21. Ketentuan Pasal 49 diubah sehingga berbunyi sebagai berikut:
Pasal 49
- Penyidik Otoritas Jasa Keuangan terdiri atas:
- pejabat penyidik Kepolisian Negara Republik Indonesia;
- pejabat pegawai negeri sipil tertentu; dan
- pegawai tertentu,
- Penyidik sebagaimana dimaksud pada ayat (1) huruf b diangkat oleh menteri yang menyelenggarakan urusan pemerintahan di bidang hukum.
- Pegawai tertentu yang diberi wewenang khusus sebagai penyidik sebagaimana dimaksud pada ayat (1) huruf c ditetapkan setelah memenuhi kualifikasi oleh Kepolisian Negara Republik Indonesia.

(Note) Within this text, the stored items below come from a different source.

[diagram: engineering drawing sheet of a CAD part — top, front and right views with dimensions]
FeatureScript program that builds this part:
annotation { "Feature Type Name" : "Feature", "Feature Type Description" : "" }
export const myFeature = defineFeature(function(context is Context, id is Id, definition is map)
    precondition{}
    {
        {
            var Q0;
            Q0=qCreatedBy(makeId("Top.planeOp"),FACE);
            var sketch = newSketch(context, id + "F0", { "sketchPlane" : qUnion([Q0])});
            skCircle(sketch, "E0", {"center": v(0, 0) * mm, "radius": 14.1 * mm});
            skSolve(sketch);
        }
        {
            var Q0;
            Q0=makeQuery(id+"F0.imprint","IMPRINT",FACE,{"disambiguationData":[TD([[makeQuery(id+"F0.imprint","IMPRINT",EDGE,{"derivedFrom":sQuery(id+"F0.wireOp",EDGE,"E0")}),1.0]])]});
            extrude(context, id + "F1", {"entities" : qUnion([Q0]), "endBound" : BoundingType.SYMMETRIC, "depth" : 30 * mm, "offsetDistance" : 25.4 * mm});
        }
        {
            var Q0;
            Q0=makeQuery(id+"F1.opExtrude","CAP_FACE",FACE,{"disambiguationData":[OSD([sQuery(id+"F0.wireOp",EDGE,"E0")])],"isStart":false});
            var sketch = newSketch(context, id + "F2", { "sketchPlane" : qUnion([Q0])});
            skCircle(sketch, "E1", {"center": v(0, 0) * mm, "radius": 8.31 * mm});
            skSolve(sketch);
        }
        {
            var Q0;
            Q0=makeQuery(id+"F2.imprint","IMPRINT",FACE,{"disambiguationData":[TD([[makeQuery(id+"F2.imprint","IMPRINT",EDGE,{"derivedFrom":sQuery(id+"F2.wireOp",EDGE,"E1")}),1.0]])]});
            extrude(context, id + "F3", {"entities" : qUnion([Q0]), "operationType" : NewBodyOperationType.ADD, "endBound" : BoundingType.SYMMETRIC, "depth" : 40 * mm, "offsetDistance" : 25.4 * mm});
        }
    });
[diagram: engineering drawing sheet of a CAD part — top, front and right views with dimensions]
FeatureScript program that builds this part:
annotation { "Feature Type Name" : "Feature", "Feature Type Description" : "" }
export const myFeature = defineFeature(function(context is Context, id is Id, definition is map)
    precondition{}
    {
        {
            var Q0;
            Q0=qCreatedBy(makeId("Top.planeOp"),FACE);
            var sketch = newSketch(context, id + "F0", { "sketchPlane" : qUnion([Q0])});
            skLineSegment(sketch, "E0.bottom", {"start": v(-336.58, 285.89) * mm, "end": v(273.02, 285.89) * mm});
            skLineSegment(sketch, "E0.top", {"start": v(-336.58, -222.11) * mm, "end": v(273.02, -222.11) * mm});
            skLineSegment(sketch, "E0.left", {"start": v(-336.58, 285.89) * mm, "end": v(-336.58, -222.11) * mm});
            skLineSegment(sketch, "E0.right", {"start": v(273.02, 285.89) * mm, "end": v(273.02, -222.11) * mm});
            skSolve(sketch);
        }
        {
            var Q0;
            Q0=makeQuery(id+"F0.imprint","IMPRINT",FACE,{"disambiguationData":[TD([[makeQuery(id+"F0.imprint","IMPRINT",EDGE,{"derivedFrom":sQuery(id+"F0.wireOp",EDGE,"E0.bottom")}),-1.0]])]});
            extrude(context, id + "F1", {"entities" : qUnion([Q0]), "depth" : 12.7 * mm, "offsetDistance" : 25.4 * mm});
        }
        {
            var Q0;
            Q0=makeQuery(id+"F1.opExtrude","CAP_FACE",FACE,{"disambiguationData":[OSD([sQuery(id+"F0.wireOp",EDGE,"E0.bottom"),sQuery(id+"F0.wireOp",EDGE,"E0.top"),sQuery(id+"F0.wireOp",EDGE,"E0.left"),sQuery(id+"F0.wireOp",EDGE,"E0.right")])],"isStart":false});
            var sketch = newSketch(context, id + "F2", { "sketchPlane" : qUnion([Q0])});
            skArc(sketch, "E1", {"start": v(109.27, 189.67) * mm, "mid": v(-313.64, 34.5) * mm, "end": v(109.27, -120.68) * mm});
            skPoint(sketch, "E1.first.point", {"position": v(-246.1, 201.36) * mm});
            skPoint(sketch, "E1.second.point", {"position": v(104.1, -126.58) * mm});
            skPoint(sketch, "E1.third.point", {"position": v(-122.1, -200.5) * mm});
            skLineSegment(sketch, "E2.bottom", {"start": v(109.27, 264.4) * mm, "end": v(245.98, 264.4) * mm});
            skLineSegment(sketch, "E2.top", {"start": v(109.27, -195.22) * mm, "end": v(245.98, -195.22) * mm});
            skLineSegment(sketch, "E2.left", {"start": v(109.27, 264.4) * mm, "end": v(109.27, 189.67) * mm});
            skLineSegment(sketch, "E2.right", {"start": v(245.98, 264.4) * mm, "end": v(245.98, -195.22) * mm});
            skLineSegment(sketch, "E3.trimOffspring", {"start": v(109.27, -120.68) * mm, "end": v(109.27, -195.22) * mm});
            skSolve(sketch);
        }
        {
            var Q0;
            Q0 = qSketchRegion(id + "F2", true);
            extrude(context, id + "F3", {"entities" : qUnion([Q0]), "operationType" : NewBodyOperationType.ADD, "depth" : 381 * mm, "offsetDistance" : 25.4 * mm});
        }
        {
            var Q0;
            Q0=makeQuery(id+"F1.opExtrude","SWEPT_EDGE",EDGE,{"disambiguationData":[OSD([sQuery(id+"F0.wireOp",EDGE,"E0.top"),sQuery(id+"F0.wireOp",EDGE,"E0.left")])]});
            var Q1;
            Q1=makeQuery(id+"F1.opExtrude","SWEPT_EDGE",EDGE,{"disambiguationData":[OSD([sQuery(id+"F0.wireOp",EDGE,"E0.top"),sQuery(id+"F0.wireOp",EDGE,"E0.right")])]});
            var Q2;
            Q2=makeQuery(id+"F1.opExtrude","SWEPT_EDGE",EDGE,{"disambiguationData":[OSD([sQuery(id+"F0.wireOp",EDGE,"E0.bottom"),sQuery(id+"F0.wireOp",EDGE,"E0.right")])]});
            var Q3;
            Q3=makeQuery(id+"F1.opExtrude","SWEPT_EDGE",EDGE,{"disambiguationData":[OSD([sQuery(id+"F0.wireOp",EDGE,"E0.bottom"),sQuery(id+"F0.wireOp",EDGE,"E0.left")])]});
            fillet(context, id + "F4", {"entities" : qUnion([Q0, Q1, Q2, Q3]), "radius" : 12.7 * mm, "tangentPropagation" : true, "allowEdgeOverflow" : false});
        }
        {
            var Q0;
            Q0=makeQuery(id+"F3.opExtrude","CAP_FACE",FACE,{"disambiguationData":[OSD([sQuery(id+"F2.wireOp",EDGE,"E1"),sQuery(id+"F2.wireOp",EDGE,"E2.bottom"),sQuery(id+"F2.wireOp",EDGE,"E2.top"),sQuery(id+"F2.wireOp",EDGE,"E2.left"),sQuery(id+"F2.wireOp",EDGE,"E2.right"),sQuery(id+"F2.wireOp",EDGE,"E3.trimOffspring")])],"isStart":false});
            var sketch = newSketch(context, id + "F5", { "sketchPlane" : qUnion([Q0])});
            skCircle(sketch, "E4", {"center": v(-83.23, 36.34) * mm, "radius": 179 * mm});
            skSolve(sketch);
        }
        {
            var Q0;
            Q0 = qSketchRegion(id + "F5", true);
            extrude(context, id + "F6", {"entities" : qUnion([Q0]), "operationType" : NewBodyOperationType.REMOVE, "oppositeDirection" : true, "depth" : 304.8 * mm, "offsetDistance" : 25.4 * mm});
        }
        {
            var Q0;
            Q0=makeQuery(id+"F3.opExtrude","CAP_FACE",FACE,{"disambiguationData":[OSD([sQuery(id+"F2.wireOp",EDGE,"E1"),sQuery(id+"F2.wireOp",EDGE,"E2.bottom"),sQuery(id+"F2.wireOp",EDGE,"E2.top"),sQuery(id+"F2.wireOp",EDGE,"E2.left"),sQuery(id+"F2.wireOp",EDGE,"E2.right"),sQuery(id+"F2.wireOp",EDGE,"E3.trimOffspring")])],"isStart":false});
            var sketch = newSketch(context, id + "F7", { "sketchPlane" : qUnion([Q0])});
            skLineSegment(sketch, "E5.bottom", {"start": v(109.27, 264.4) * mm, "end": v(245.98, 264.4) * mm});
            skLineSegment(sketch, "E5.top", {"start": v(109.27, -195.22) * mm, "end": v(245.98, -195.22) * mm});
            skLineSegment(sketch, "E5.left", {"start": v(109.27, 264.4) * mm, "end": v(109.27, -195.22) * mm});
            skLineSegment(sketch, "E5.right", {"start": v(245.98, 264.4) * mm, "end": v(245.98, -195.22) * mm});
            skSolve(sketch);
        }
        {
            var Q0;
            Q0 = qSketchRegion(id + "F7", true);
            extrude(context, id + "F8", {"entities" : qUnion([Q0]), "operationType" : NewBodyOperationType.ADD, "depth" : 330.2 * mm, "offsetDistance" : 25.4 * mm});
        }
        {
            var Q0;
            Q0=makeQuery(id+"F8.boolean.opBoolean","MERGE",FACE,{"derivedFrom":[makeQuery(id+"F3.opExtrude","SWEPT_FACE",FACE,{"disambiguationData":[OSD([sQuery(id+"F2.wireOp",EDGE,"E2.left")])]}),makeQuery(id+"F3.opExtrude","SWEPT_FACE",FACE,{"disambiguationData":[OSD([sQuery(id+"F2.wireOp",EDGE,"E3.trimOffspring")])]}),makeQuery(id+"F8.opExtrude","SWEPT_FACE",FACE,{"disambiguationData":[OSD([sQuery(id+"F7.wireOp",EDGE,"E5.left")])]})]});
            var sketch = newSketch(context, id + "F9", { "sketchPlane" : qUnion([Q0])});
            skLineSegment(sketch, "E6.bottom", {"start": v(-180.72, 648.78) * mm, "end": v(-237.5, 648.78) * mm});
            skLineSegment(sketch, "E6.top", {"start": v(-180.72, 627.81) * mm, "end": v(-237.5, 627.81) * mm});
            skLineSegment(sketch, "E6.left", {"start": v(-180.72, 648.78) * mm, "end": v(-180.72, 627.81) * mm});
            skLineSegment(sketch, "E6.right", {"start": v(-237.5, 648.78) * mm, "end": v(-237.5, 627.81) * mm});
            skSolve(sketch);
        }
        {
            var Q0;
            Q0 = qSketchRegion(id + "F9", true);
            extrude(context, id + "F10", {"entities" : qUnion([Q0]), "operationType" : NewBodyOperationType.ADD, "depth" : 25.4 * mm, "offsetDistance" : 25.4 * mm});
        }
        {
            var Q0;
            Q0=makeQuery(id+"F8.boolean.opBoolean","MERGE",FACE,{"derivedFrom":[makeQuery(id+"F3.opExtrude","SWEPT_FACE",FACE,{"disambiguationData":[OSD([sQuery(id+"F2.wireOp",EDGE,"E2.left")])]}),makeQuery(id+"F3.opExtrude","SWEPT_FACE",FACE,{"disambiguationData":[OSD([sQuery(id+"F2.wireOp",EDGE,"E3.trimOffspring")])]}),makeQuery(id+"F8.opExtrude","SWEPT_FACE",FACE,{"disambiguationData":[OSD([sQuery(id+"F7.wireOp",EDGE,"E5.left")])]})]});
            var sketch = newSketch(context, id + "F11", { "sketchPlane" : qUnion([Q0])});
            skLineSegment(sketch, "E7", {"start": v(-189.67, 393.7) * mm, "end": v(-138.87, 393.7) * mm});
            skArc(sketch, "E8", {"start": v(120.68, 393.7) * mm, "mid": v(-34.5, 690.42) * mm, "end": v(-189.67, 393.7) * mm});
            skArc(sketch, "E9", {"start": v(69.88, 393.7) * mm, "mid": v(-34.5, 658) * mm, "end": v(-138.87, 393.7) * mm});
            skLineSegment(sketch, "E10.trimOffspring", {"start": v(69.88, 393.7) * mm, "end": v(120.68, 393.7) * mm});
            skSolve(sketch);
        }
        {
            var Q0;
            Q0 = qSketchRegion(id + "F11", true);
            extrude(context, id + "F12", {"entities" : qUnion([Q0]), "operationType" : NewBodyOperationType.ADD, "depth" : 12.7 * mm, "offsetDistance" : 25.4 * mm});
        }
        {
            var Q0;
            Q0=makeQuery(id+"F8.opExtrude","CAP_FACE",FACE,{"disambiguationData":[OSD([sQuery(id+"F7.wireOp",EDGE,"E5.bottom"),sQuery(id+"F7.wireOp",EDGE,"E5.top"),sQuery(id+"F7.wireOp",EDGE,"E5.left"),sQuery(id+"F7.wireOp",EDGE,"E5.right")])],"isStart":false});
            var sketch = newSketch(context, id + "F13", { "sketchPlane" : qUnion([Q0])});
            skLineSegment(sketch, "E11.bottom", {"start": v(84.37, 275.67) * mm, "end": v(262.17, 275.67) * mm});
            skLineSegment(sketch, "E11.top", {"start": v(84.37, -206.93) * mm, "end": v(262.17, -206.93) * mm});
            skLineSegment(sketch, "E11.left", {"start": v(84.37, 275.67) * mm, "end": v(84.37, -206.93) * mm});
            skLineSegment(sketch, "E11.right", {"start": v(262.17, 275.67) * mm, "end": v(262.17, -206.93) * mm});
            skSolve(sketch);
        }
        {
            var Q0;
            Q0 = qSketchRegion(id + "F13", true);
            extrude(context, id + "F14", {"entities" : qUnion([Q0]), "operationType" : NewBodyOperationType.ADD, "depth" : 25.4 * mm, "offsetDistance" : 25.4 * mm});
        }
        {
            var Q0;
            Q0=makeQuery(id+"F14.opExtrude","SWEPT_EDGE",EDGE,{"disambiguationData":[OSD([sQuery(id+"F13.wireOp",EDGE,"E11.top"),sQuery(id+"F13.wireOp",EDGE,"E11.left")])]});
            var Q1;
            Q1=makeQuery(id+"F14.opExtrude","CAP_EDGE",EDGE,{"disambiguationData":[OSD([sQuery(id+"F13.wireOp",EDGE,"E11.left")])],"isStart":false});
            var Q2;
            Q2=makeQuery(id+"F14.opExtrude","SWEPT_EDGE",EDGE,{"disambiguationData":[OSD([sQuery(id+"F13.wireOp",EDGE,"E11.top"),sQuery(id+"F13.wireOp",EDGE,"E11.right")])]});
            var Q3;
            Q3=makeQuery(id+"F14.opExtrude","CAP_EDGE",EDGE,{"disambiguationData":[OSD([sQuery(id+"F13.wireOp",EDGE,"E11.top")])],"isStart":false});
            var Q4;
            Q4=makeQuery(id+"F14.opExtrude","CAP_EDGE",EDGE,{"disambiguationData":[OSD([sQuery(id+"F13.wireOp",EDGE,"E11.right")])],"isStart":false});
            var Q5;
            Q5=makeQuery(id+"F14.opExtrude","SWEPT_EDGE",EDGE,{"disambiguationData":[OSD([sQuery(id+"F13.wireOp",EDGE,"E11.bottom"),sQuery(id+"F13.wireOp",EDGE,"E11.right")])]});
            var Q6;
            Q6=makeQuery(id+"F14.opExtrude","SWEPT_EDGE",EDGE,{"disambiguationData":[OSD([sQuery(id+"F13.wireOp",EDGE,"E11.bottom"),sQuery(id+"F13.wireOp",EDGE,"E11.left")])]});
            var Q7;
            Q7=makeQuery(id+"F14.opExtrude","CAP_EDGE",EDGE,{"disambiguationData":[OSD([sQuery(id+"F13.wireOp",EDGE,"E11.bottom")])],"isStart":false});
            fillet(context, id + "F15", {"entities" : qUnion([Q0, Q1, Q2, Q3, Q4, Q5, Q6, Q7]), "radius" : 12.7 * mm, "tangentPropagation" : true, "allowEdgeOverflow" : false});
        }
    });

- Administrasi pengangkatan, pemindahan, pemberhentian, dan pelantikan penyidik sebagaimana dimaksud pada ayat (3) dilaksanakan oleh menteri yang menyelenggarakan urusan pemerintahan di bidang hukum.
- Penyidikan atas tindak pidana di sektor jasa keuangan hanya dapat dilakukan oleh penyidik Otoritas Jasa Keuangan.
- Dalam melaksanakan penyidikan sebagaimana dimaksud pada ayat (5), Otoritas Jasa Keuangan berkoordinasi dengan Kepolisian Negara Republik Indonesia.
- Penyidik Otoritas Jasa Keuangan sebagaimana dimaksud pada ayat (1) berwenang dan bertanggung jawab:
- menerima laporan, pemberitahuan, atau pengaduan dari seseorang tentang adanya tindak pidana di sektor jasa keuangan;
- melakukan penelitian atas kebenaran laporan atau keterangan berkenaan dengan tindak pidana di sektor jasa keuangan;
- melakukan penelitian terhadap Setiap Orang yang diduga melakukan atau terlibat dalam tindak pidana di bidang sektor jasa keuangan;
- memanggil, memeriksa, dan meminta keterangan dan barang bukti dari Setiap Orang yang disangka melakukan, atau sebagai saksi dalam tindak pidana di sektor jasa keuangan;
- meminta kepada instansi yang berwenang untuk melakukan pencegahan terhadap warga negara Indonesia dan/atau orang asing serta penangkalan terhadap orang asing yang disangka melakukan tindak pidana di sektor jasa keuangan;
- melakukan pemeriksaan atas pembukuan, catatan, dan dokumen lain berkenaan dengan tindak pidana di sektor jasa keuangan;
- meminta bantuan Kepolisian Negara Republik Indonesia atau instansi lain yang terkait untuk melakukan penangkapan, penahanan, penggeledahan, dan penyitaan dalam perkara tindak pidana di sektor jasa keuangan yang sedang ditangani;
- melakukan penggeledahan di setiap tempat tertentu yang diduga terdapat setiap barang bukti pembukuan, pencatatan, dan dokumen lain serta melakukan penyitaan terhadap barang yang dapat dijadikan bahan bukti dalam perkara tindak pidana di sektor jasa keuangan;
- memblokir rekening pada Bank atau lembaga keuangan lain dari Setiap Orang yang diduga melakukan atau terlibat dalam tindak pidana di sektor jasa keuangan;
- meminta data, dokumen, atau alat bukti lain baik cetak maupun elektronik kepada penyelenggara jasa telekomunikasi atau penyelenggara jasa penyimpanan data dan/atau dokumen;
- meminta keterangan dari LJK tentang keadaan keuangan pihak yang diduga melakukan atau terlibat dalam pelanggaran terhadap ketentuan peraturan perundang-undangan di sektor jasa keuangan;
- meminta bantuan ahli dalam rangka pelaksanaan tugas penyidikan tindak pidana di sektor jasa keuangan;
- melakukan penyidikan tindak pidana pencucian uang dengan tindak pidana asal berupa tindak pidana di sektor jasa keuangan;
- meminta bantuan aparat penegak hukum lain; dan
- menyampaikan hasil penyidikan kepada Jaksa untuk dilakukan penuntutan sesuai dengan ketentuan peraturan perundang-undangan.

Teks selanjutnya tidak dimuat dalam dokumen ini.